Dr. Stephen Harrison, principal investigator of MAESTRO-NASH, stated: "This is the first time we have demonstrated that a drug can improve the underlying liver histology in MASH patients with significant fibrosis, addressing both the inflammatory and fibrotic components of the disease."
Safety data from the trial showed the most common adverse events were diarrhea (27% vs. 18% placebo) and nausea (13% vs. 8% placebo), with most gastrointestinal symptoms resolving within the first 4 weeks of treatment. The FDA label carries a warning about potential drug interactions with statins, as resmetirom increases LDL receptor expression and can amplify statin effects on LDL cholesterol reduction.
Telehealth Access in Nebraska
Nebraska permits telehealth prescribing of Rezdiffra. Patients anywhere in the state can receive a resmetirom prescription through a video or audio visit with a licensed prescriber, provided the clinician establishes an appropriate patient-provider relationship and documents the MASH diagnosis with supporting evidence.
Nebraska's Telehealth Act (LB 400, updated 2024) requires that the prescribing provider hold an active Nebraska medical license or participate in an interstate compact that covers Nebraska 8. The initial evaluation for MASH typically requires laboratory work (ALT, AST, metabolic panel, lipid panel) and imaging (FibroScan or MRI), which patients complete locally before the telehealth visit. Follow-up monitoring at 3 and 6 months, including repeat liver function tests and assessment of gastrointestinal tolerability, can also occur via telehealth.
For Nebraska patients in rural counties without nearby hepatologists or gastroenterologists, telehealth removes a significant access barrier. The state has 93 counties, and many lack specialty liver disease clinics. Patients in the Panhandle, Sandhills, or southwest Nebraska who previously faced 3- to 4-hour drives for hepatology appointments can now access evaluation and ongoing management remotely. The prescription itself routes to any pharmacy licensed to dispense in Nebraska, including specialty mail-order pharmacies that deliver statewide.
How to Reduce Your Rezdiffra Cost in Nebraska
Multiple strategies exist for lowering out-of-pocket resmetirom costs, and most Nebraska patients should layer them.
First, confirm insurance coverage. Call the number on your insurance card and ask specifically about Rezdiffra (NDC and product details in hand). Request the prior authorization criteria in writing. Your prescriber's office may have a benefits investigation team or can use Madrigal's hub services to run a benefits check before submitting the prescription.
Second, apply for the Madrigal savings card simultaneously. Even if your insurance covers Rezdiffra, your specialty tier copay could be $200 to $500 monthly without assistance. The savings card stacks on top of commercial coverage to eliminate or reduce that copay.

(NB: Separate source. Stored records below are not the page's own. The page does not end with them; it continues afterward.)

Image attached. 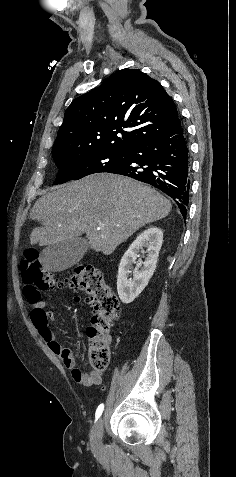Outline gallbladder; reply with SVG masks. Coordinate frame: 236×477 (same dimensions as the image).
<instances>
[{
    "label": "gallbladder",
    "mask_w": 236,
    "mask_h": 477,
    "mask_svg": "<svg viewBox=\"0 0 236 477\" xmlns=\"http://www.w3.org/2000/svg\"><path fill=\"white\" fill-rule=\"evenodd\" d=\"M89 248L87 239L75 237L46 247L40 256L44 268L59 272L78 263Z\"/></svg>",
    "instance_id": "bac80fb5"
}]
</instances>
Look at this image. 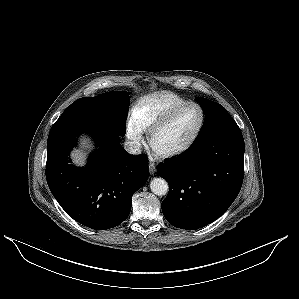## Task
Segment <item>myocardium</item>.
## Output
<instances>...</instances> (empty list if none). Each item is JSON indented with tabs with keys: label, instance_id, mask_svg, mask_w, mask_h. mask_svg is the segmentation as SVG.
Instances as JSON below:
<instances>
[{
	"label": "myocardium",
	"instance_id": "obj_1",
	"mask_svg": "<svg viewBox=\"0 0 299 299\" xmlns=\"http://www.w3.org/2000/svg\"><path fill=\"white\" fill-rule=\"evenodd\" d=\"M191 106L197 107L201 112V120H200L198 128L196 129L195 133L190 138V140L186 144L181 146L180 148L175 149L173 151H169V152H157L156 151L162 158L171 159V158L181 156L184 153H186L187 151H189L195 145V143L199 139V137L203 131V128L205 126V122H206L205 109L203 108L202 105H200L197 102H188V103L176 108L170 114H168L166 117H164L162 120L158 121L157 123H155L153 126L150 127L149 132H148V143L151 147H153L152 142H153V138H154L155 134L157 132H159L160 130L169 126L184 110H186L187 108H189Z\"/></svg>",
	"mask_w": 299,
	"mask_h": 299
}]
</instances>
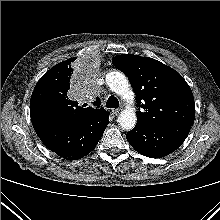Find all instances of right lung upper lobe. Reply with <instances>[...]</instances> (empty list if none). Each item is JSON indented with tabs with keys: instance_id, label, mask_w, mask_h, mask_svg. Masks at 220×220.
Listing matches in <instances>:
<instances>
[{
	"instance_id": "cb5924a9",
	"label": "right lung upper lobe",
	"mask_w": 220,
	"mask_h": 220,
	"mask_svg": "<svg viewBox=\"0 0 220 220\" xmlns=\"http://www.w3.org/2000/svg\"><path fill=\"white\" fill-rule=\"evenodd\" d=\"M76 58L63 61L48 70L37 82L30 101L32 123L41 120H55L73 123L90 115L105 112L103 108H83L70 100L68 90L73 74L72 62ZM99 104V100H97Z\"/></svg>"
}]
</instances>
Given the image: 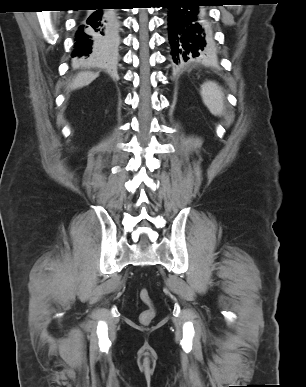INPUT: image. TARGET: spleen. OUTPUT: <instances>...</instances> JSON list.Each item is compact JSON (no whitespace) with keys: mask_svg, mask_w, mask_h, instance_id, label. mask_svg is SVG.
Here are the masks:
<instances>
[{"mask_svg":"<svg viewBox=\"0 0 306 387\" xmlns=\"http://www.w3.org/2000/svg\"><path fill=\"white\" fill-rule=\"evenodd\" d=\"M200 94L203 103L213 115L221 116L223 114L224 94L215 82H205L201 86Z\"/></svg>","mask_w":306,"mask_h":387,"instance_id":"spleen-1","label":"spleen"}]
</instances>
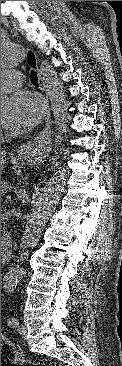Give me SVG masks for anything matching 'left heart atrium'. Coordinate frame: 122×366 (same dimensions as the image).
Instances as JSON below:
<instances>
[{"label":"left heart atrium","mask_w":122,"mask_h":366,"mask_svg":"<svg viewBox=\"0 0 122 366\" xmlns=\"http://www.w3.org/2000/svg\"><path fill=\"white\" fill-rule=\"evenodd\" d=\"M44 115V103L35 94L18 92L10 99L4 126L11 132H22L34 128Z\"/></svg>","instance_id":"39dd6f15"}]
</instances>
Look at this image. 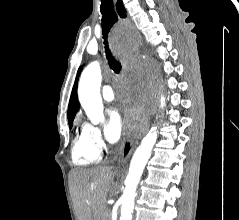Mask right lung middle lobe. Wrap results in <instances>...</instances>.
<instances>
[{
	"label": "right lung middle lobe",
	"mask_w": 239,
	"mask_h": 220,
	"mask_svg": "<svg viewBox=\"0 0 239 220\" xmlns=\"http://www.w3.org/2000/svg\"><path fill=\"white\" fill-rule=\"evenodd\" d=\"M69 122V127L71 128L72 127V123H73V119L68 121Z\"/></svg>",
	"instance_id": "obj_1"
}]
</instances>
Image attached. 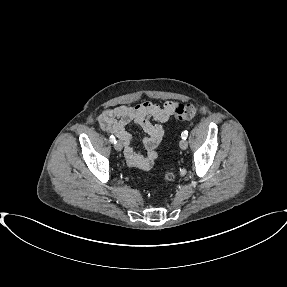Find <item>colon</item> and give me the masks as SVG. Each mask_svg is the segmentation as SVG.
Instances as JSON below:
<instances>
[{
  "label": "colon",
  "instance_id": "colon-1",
  "mask_svg": "<svg viewBox=\"0 0 287 287\" xmlns=\"http://www.w3.org/2000/svg\"><path fill=\"white\" fill-rule=\"evenodd\" d=\"M197 115V109L192 104H179L175 108V116L178 121L190 120ZM175 178L172 169H169L164 176L166 182H171Z\"/></svg>",
  "mask_w": 287,
  "mask_h": 287
}]
</instances>
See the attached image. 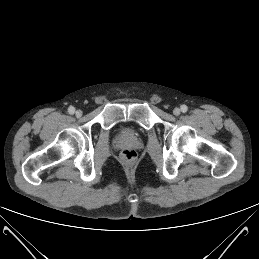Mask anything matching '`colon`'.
<instances>
[{
  "instance_id": "colon-1",
  "label": "colon",
  "mask_w": 259,
  "mask_h": 259,
  "mask_svg": "<svg viewBox=\"0 0 259 259\" xmlns=\"http://www.w3.org/2000/svg\"><path fill=\"white\" fill-rule=\"evenodd\" d=\"M121 158L124 162L128 163V164H131L135 161L136 159V152L133 151V150H124L122 151L121 153Z\"/></svg>"
}]
</instances>
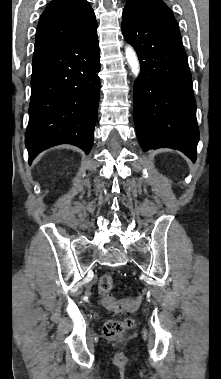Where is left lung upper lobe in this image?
<instances>
[{"mask_svg":"<svg viewBox=\"0 0 221 379\" xmlns=\"http://www.w3.org/2000/svg\"><path fill=\"white\" fill-rule=\"evenodd\" d=\"M127 3H135L145 13L158 20L176 24L172 11L162 0H128Z\"/></svg>","mask_w":221,"mask_h":379,"instance_id":"5c2ea615","label":"left lung upper lobe"}]
</instances>
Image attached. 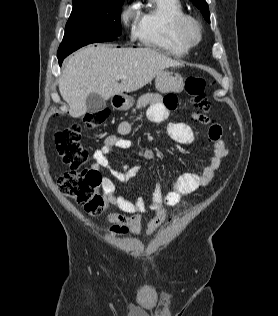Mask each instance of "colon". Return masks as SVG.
<instances>
[{
    "label": "colon",
    "mask_w": 278,
    "mask_h": 316,
    "mask_svg": "<svg viewBox=\"0 0 278 316\" xmlns=\"http://www.w3.org/2000/svg\"><path fill=\"white\" fill-rule=\"evenodd\" d=\"M206 81L199 77H189L185 81V91L190 102L203 112L209 111V101L205 95ZM107 118L105 111L88 113L82 124L73 123L58 130L54 135L57 152L68 170L57 179L60 191L83 205L92 215H100L104 208V199L100 191L102 177L99 172L86 169L91 153L82 143L83 128L99 127Z\"/></svg>",
    "instance_id": "5ec220e1"
}]
</instances>
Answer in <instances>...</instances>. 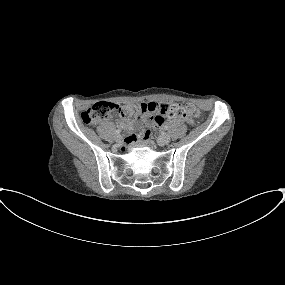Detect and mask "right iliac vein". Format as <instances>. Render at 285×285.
<instances>
[{
  "label": "right iliac vein",
  "instance_id": "1",
  "mask_svg": "<svg viewBox=\"0 0 285 285\" xmlns=\"http://www.w3.org/2000/svg\"><path fill=\"white\" fill-rule=\"evenodd\" d=\"M115 140H116L117 142H121V141L123 140V137L118 134V135H116Z\"/></svg>",
  "mask_w": 285,
  "mask_h": 285
}]
</instances>
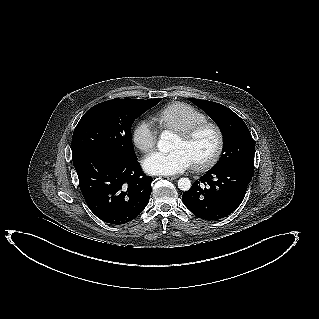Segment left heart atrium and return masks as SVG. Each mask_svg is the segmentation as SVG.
Listing matches in <instances>:
<instances>
[{"label": "left heart atrium", "instance_id": "obj_1", "mask_svg": "<svg viewBox=\"0 0 319 319\" xmlns=\"http://www.w3.org/2000/svg\"><path fill=\"white\" fill-rule=\"evenodd\" d=\"M143 168L153 175H172L186 170L192 164L189 155L182 149L169 152H152L143 161Z\"/></svg>", "mask_w": 319, "mask_h": 319}]
</instances>
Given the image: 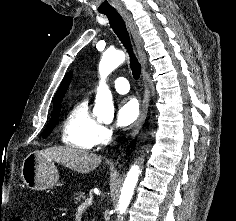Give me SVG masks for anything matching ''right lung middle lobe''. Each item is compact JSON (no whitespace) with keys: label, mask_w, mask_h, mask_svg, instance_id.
Returning <instances> with one entry per match:
<instances>
[{"label":"right lung middle lobe","mask_w":236,"mask_h":221,"mask_svg":"<svg viewBox=\"0 0 236 221\" xmlns=\"http://www.w3.org/2000/svg\"><path fill=\"white\" fill-rule=\"evenodd\" d=\"M59 112H60V104L53 106V112H52V116H51V120L48 123V125L46 126L44 132H43V138H46L54 129L57 121H58V116H59Z\"/></svg>","instance_id":"dd1d6c3e"}]
</instances>
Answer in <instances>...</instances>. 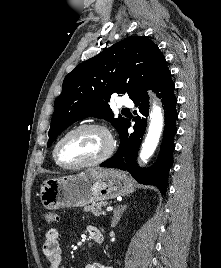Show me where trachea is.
Wrapping results in <instances>:
<instances>
[{
	"label": "trachea",
	"mask_w": 221,
	"mask_h": 268,
	"mask_svg": "<svg viewBox=\"0 0 221 268\" xmlns=\"http://www.w3.org/2000/svg\"><path fill=\"white\" fill-rule=\"evenodd\" d=\"M124 111H128V109H124Z\"/></svg>",
	"instance_id": "3493384b"
}]
</instances>
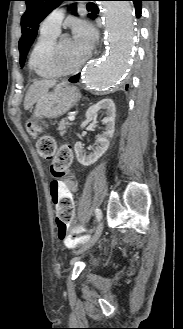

Third, if you are uninsured or underinsured, apply for Madrigal's patient assistance program directly. Income documentation and a signed prescriber certification are required.
Fourth, discuss compounded resmetirom with your provider if branded access remains cost-prohibitive. Your hepatologist should weigh the cost savings against the limitations of compounded products, particularly the absence of FDA-level bioequivalence data.
The Endocrine Society's 2024 guidelines on thyroid hormone receptor agonists note that "access programs should be utilized early in the prescribing process to avoid treatment delays in patients with progressive fibrotic liver disease" 9.
Who Should Consider Rezdiffra in Nebraska
Resmetirom is indicated for adults with MASH and liver fibrosis stages F2 or F3. Not every patient with fatty liver disease is a candidate. The drug targets a specific population: those whose liver biopsies or validated non-invasive tests confirm both steatohepatitis (active inflammation) and clinically significant fibrosis.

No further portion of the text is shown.